Extracted information:
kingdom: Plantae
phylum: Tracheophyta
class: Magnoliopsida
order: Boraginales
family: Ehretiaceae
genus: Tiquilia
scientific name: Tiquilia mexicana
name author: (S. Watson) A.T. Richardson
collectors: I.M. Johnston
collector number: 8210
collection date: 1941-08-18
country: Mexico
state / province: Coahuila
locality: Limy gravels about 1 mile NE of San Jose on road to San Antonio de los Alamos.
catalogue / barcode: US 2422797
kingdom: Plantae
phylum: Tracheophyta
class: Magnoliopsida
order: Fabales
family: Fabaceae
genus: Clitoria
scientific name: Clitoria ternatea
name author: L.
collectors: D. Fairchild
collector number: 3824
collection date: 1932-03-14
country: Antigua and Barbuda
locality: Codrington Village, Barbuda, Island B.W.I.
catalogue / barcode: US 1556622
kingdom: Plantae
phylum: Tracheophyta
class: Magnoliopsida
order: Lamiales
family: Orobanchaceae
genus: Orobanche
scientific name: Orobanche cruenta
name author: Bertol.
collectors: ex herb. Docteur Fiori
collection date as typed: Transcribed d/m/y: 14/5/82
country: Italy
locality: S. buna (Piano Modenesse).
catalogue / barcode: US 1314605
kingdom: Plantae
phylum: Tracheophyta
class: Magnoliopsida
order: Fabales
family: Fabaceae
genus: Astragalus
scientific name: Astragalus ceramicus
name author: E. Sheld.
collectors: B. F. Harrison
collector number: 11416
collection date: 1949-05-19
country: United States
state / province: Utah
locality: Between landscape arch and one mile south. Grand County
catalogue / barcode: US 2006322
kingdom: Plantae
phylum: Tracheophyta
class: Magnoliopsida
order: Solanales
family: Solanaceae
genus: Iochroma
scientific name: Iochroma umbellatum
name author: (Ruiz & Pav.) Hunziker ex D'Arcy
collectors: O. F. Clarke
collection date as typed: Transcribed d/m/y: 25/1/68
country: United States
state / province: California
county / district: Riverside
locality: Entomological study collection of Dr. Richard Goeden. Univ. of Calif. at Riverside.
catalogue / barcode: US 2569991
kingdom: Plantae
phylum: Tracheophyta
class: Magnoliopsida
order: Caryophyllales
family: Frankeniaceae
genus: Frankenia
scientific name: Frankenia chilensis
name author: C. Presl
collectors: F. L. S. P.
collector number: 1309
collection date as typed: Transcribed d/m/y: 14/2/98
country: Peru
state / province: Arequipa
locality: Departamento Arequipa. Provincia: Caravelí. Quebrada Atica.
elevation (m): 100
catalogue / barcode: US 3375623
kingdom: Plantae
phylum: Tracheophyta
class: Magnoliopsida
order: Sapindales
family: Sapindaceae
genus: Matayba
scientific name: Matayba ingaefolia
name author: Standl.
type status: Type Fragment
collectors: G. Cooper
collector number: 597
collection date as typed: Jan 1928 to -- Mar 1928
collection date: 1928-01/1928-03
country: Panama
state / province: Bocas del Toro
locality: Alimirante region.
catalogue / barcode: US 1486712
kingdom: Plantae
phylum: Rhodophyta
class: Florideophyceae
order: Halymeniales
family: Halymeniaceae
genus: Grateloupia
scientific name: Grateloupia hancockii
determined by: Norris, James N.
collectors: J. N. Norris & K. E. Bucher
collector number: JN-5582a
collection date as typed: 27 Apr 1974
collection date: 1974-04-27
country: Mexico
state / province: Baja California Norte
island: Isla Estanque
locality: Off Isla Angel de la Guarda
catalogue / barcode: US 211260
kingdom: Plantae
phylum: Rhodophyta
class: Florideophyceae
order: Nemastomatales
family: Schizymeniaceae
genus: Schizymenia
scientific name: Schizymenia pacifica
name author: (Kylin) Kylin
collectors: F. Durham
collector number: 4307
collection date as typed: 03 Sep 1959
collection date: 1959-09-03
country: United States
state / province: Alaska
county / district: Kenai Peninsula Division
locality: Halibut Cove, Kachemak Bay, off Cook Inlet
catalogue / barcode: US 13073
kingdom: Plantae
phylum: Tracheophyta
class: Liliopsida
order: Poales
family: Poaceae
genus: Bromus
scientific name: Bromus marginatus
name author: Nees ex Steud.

Instructions to follow: Starting at the beginning of the records and ending with the line that contains "collectors: ex herb. Docteur Fiori", render these lines as a numbered list, leaving out blank lines.

The output:
1. kingdom: Plantae
2. phylum: Tracheophyta
3. class: Magnoliopsida
4. order: Boraginales
5. family: Ehretiaceae
6. genus: Tiquilia
7. scientific name: Tiquilia mexicana
8. name author: (S. Watson) A.T. Richardson
9. collectors: I.M. Johnston
10. collector number: 8210
11. collection date: 1941-08-18
12. country: Mexico
13. state / province: Coahuila
14. locality: Limy gravels about 1 mile NE of San Jose on road to San Antonio de los Alamos.
15. catalogue / barcode: US 2422797
16. kingdom: Plantae
17. phylum: Tracheophyta
18. class: Magnoliopsida
19. order: Fabales
20. family: Fabaceae
21. genus: Clitoria
22. scientific name: Clitoria ternatea
23. name author: L.
24. collectors: D. Fairchild
25. collector number: 3824
26. collection date: 1932-03-14
27. country: Antigua and Barbuda
28. locality: Codrington Village, Barbuda, Island B.W.I.
29. catalogue / barcode: US 1556622
30. kingdom: Plantae
31. phylum: Tracheophyta
32. class: Magnoliopsida
33. order: Lamiales
34. family: Orobanchaceae
35. genus: Orobanche
36. scientific name: Orobanche cruenta
37. name author: Bertol.
38. collectors: ex herb. Docteur Fiori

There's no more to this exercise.